## Do this
Please set down all the lines beneath this one exactly, without the pictures.

## Provided entries
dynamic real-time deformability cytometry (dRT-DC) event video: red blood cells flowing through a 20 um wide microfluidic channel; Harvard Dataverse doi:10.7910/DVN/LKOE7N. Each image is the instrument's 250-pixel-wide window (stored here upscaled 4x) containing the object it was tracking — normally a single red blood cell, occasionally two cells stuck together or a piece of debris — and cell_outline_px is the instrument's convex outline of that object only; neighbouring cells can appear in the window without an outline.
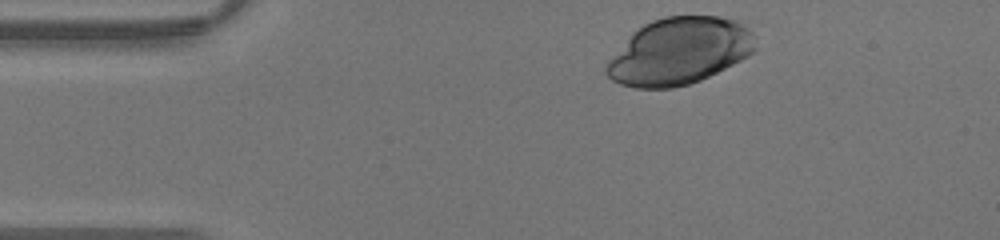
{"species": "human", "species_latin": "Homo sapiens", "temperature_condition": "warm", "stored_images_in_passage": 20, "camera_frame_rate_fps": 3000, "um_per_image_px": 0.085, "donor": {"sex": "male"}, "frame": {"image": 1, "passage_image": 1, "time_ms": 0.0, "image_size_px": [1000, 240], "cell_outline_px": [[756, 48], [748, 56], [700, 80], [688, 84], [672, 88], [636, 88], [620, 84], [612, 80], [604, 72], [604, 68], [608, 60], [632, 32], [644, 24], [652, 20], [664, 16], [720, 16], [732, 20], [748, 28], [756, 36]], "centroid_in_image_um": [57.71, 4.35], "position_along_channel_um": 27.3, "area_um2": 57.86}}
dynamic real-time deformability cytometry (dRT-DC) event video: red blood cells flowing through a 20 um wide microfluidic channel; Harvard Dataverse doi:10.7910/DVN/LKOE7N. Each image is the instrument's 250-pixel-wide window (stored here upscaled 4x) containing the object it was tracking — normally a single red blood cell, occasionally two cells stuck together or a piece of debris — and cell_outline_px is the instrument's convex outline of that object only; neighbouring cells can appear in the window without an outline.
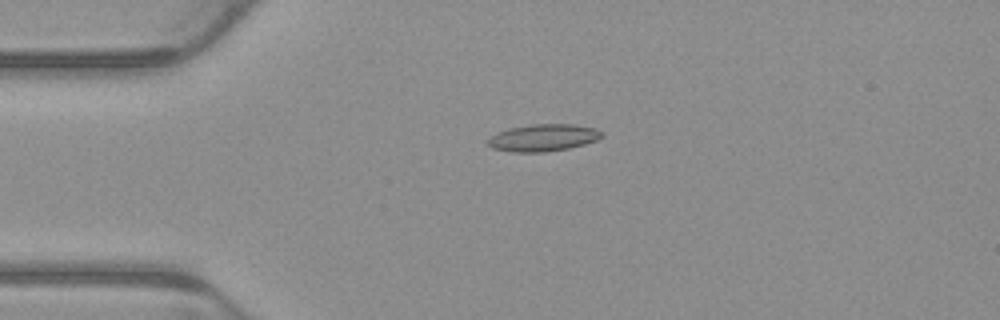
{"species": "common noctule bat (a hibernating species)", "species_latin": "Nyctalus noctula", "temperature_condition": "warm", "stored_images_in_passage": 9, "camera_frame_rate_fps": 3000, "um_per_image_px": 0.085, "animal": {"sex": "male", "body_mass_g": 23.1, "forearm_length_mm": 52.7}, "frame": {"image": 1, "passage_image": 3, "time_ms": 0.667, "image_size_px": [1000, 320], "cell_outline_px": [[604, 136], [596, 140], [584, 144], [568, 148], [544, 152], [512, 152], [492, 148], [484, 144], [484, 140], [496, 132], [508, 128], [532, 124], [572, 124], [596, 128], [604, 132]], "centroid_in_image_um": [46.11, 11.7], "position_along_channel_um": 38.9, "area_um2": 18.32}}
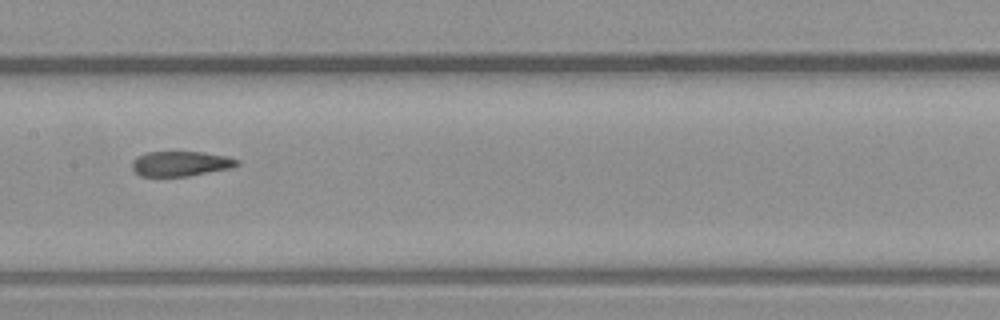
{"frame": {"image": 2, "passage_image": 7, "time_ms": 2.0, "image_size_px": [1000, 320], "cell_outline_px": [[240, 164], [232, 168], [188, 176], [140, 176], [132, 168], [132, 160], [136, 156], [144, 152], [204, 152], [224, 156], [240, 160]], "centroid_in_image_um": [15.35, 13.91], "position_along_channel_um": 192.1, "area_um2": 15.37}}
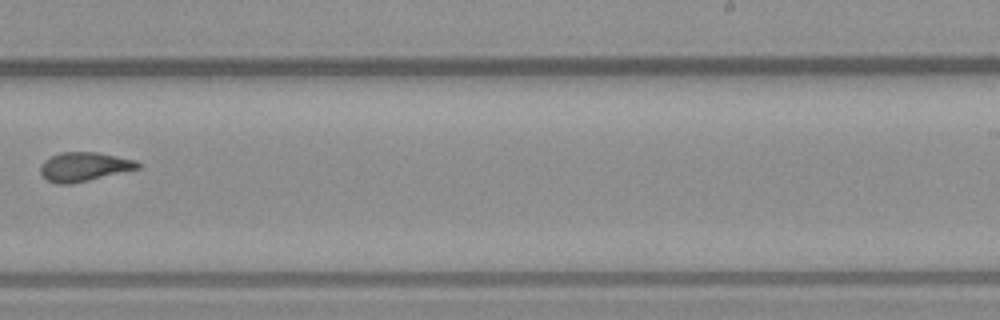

## Correct output
dynamic real-time deformability cytometry (dRT-DC) event video: red blood cells flowing through a 20 um wide microfluidic channel; Harvard Dataverse doi:10.7910/DVN/LKOE7N. Each image is the instrument's 250-pixel-wide window (stored here upscaled 4x) containing the object it was tracking — normally a single red blood cell, occasionally two cells stuck together or a piece of debris — and cell_outline_px is the instrument's convex outline of that object only; neighbouring cells can appear in the window without an outline.
{"species": "human", "species_latin": "Homo sapiens", "temperature_condition": "warm", "stored_images_in_passage": 20, "camera_frame_rate_fps": 3000, "um_per_image_px": 0.085, "donor": {"sex": "male"}, "frame": {"image": 1, "passage_image": 1, "time_ms": 0.0, "image_size_px": [1000, 240], "cell_outline_px": [[756, 48], [748, 56], [700, 80], [688, 84], [672, 88], [636, 88], [620, 84], [612, 80], [604, 72], [604, 68], [608, 60], [632, 32], [644, 24], [652, 20], [664, 16], [720, 16], [732, 20], [748, 28], [756, 36]], "centroid_in_image_um": [57.71, 4.35], "position_along_channel_um": 27.3, "area_um2": 57.86}}
dynamic real-time deformability cytometry (dRT-DC) event video: red blood cells flowing through a 20 um wide microfluidic channel; Harvard Dataverse doi:10.7910/DVN/LKOE7N. Each image is the instrument's 250-pixel-wide window (stored here upscaled 4x) containing the object it was tracking — normally a single red blood cell, occasionally two cells stuck together or a piece of debris — and cell_outline_px is the instrument's convex outline of that object only; neighbouring cells can appear in the window without an outline.
{"species": "common noctule bat (a hibernating species)", "species_latin": "Nyctalus noctula", "temperature_condition": "warm", "stored_images_in_passage": 9, "camera_frame_rate_fps": 3000, "um_per_image_px": 0.085, "animal": {"sex": "male", "body_mass_g": 23.1, "forearm_length_mm": 52.7}, "frame": {"image": 1, "passage_image": 3, "time_ms": 0.667, "image_size_px": [1000, 320], "cell_outline_px": [[604, 136], [596, 140], [584, 144], [568, 148], [544, 152], [512, 152], [492, 148], [484, 144], [484, 140], [496, 132], [508, 128], [532, 124], [572, 124], [596, 128], [604, 132]], "centroid_in_image_um": [46.11, 11.7], "position_along_channel_um": 38.9, "area_um2": 18.32}}
{"frame": {"image": 2, "passage_image": 7, "time_ms": 2.0, "image_size_px": [1000, 320], "cell_outline_px": [[240, 164], [232, 168], [188, 176], [140, 176], [132, 168], [132, 160], [136, 156], [144, 152], [204, 152], [224, 156], [240, 160]], "centroid_in_image_um": [15.35, 13.91], "position_along_channel_um": 192.1, "area_um2": 15.37}}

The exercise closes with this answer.